Many of my friends have gone to Israel and returned sharing how Israel is the ideal place. They felt completely safe their whole trip and have nothing but unconditional praise for the country. This was not my experience. Israel is imperfect to me. Israel is not a fantasy land. Israel is much more because it is real. Terror and pain are felt at concentrated rates by the residents; terror and pain to extents I cannot relate to or fathom. However, there is a multifaceted beauty that seeps through moments of darkness in this land. This beauty has changed me. This beauty is why I love Israel.
Beauty can be seen in many different forms. There is beauty in the hospitality of the people. Countless times I was welcomed into strangers’ homes for Shabbat. I was even invited to a stranger’s wedding. After a bride-to-be witnessed her father and brother murdered, she decided to combat hate with love. The engaged couple sent an open invitation to everyone in Israel to attend their wedding ceremony. The guest list reached the thousands.
There is beauty in the small, daily interactions -- whether my taxi driver giving me free Hebrew lessons as he drives me home or the quick chats with workers within the Old City walls. For me, the most potent beauty was found within Israeli art, specifically dance.
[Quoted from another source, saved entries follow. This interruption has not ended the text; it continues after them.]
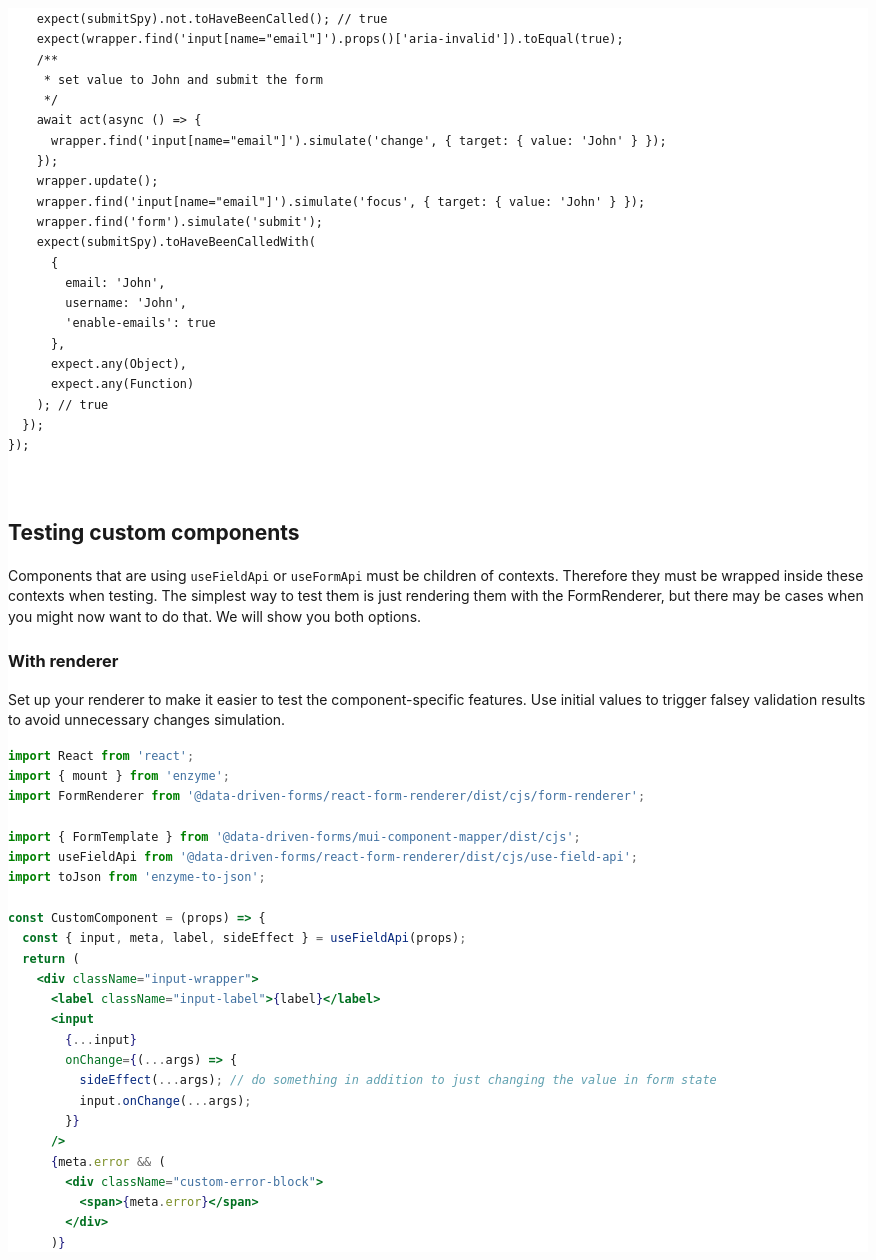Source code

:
 ```
    expect(submitSpy).not.toHaveBeenCalled(); // true
    expect(wrapper.find('input[name="email"]').props()['aria-invalid']).toEqual(true);
    /**
     * set value to John and submit the form
     */
    await act(async () => {
      wrapper.find('input[name="email"]').simulate('change', { target: { value: 'John' } });
    });
    wrapper.update();
    wrapper.find('input[name="email"]').simulate('focus', { target: { value: 'John' } });
    wrapper.find('form').simulate('submit');
    expect(submitSpy).toHaveBeenCalledWith(
      {
        email: 'John',
        username: 'John',
        'enable-emails': true
      },
      expect.any(Object),
      expect.any(Function)
    ); // true
  });
});

```
<br/>

## Testing custom components

Components that are using `useFieldApi` or `useFormApi` must be children of contexts. Therefore they must be wrapped inside these contexts when testing. The simplest way to test them is just rendering them with the FormRenderer, but there may be cases when you might now want to do that. We will show you both options.

### With renderer

Set up your renderer to make it easier to test the component-specific features. Use initial values to trigger falsey validation results to avoid unnecessary changes simulation.

```jsx
import React from 'react';
import { mount } from 'enzyme';
import FormRenderer from '@data-driven-forms/react-form-renderer/dist/cjs/form-renderer';

import { FormTemplate } from '@data-driven-forms/mui-component-mapper/dist/cjs';
import useFieldApi from '@data-driven-forms/react-form-renderer/dist/cjs/use-field-api';
import toJson from 'enzyme-to-json';

const CustomComponent = (props) => {
  const { input, meta, label, sideEffect } = useFieldApi(props);
  return (
    <div className="input-wrapper">
      <label className="input-label">{label}</label>
      <input
        {...input}
        onChange={(...args) => {
          sideEffect(...args); // do something in addition to just changing the value in form state
          input.onChange(...args);
        }}
      />
      {meta.error && (
        <div className="custom-error-block">
          <span>{meta.error}</span>
        </div>
      )}
```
There is an air about the dancers in Israel that sets them apart from dancers anywhere else in the world. There is rawness in the emotional depth of their performances. I received the amazing opportunity to train in the Gaga dance language. Gaga, developed by Israeli choreographer Ohad Naharin, emphasizes pleasure found through physical pain. This dance language has no doubt altered my perception of not only dance but also the way in which I hope to conduct my life. Gaga utilizes pain as a tool for creation. Eventually the pain subsides and all that remains is the beauty.
Valerie Braaten was a Dance major in the department of World Arts and Cultures, as well as a Music History & Music Industry double minor at UCLA. In the Fall of her senior year, Valerie had the opportunity to study dance, Hebrew, philosophy, and religion in Jerusalem. She participated in a dual program between the Hebrew University of Jerusalem and the Jerusalem Academy of Music and Dance for four months.